Pourquoi promouvoir les services de la plateforme au travers de protocoles ouverts ?

Les protocoles ouverts permettent de réduire les couts de connexion à la plateforme GIREVE. Pour un opérateur disposant d’une connectivité OCPI, le coût de connexion à GIREVE est presque nul. Pour un opérateur qui n’en dispose pas, l’investissement de la connexion est optimisé puisque réutilisable. La réduction des coûts est un enjeu clé pour l’électromobilité, pour sa « durabilité » et son déploiement. C’est un enjeu qui doit profiter aux utilisateurs.

Au-delà du scope classique du roaming, la question du smartcharge va devenir centrale dans les années à venir.

Vous n’avez pas seulement mis en place le protocole OCPI sur votre plateforme, mais vous avez aussi rejoint le board de l’association en 2018 et êtes aujourd’hui Full contributor de l’EV Roaming Foundation. Pouvez-vous nous expliquer ce choix ?

OCPI est encore un protocole récent et il évolue dans un écosystème qui n’a pas encore atteint la maturité. Il faut trouver les moyens de faire vivre un standard qui apporte de l’efficacité par sa stabilité, tout en permettant l’innovation et le progrès. Trouver le bon équilibre entre standardisation et innovation.

La création de l’« EVRoaming Foundation » est un pas majeur qui devra permettre de faire vivre OCPI, dans la durée tout en garantissant une gouvernance ouverte, équilibrée et collective. Cette organisation devra améliorer et structurer le travail des contributeurs pour les focaliser sur les sujets clefs et améliorer leur représentativité et efficacité.

Enfin, nous utilisons le protocole OCPI de façon massive depuis 2 ans.

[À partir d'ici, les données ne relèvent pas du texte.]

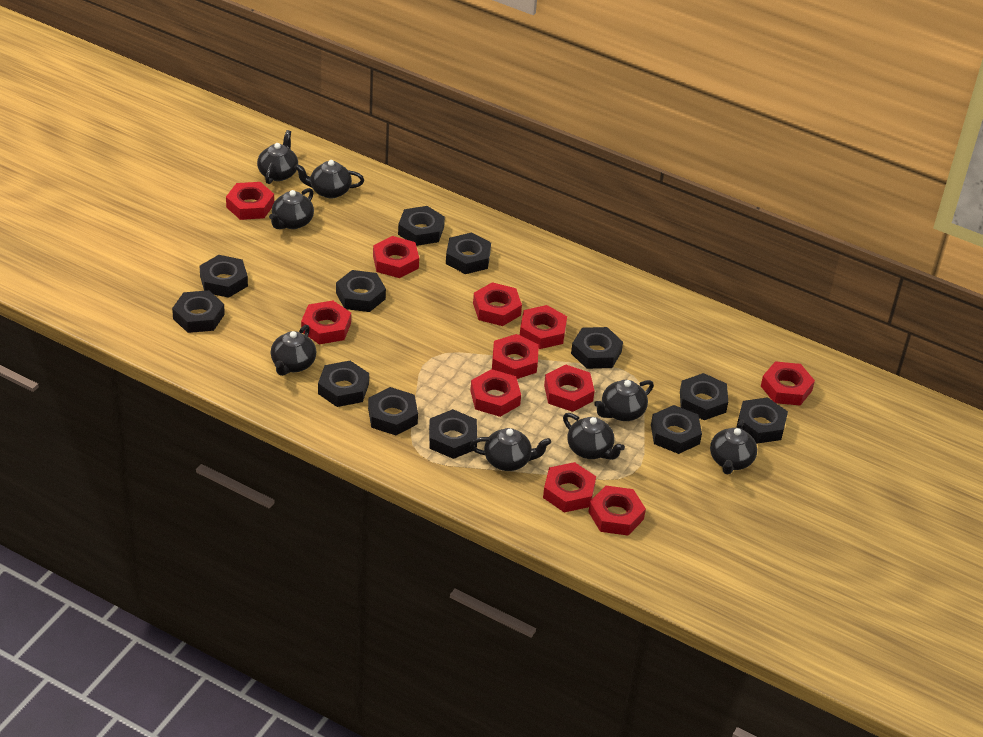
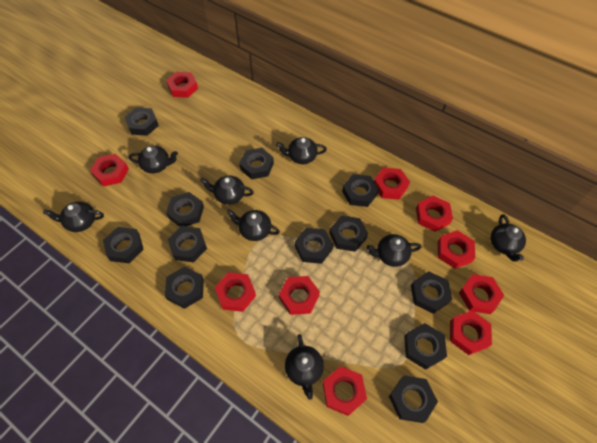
red nut: 11 -> 10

Après ces années d’utilisation, et avec plusieurs millions de messages échangés quotidiennement, nous constatons plusieurs points à améliorer ou à corriger. Nous sommes en mesure de proposer des améliorations techniques, visant à améliorer la qualité de service et à réduire la complexité comme les coûts IT induits. C’est pourquoi GIREVE rejoint l’EV Roaming Foundation en tant que membre.

Vous mentionnez l’évolution du protocole : quelles sont les axes d’innovation selon vous ?

Nous sommes très intéressés par l’extension du périmètre fonctionnel du protocole. Les thèmes clefs concernent les questions de « multi-tenants », la sécurité des échanges, la prise en compte de 15118, les échanges liés au volet financier (CDR, valorisation, facturation et désaccords de facturation, paiement…), l’efficacité IT et la réduction de la charge de traitement. Au-delà du scope classique du roaming, la question du smartcharge va devenir centrale dans les années à venir.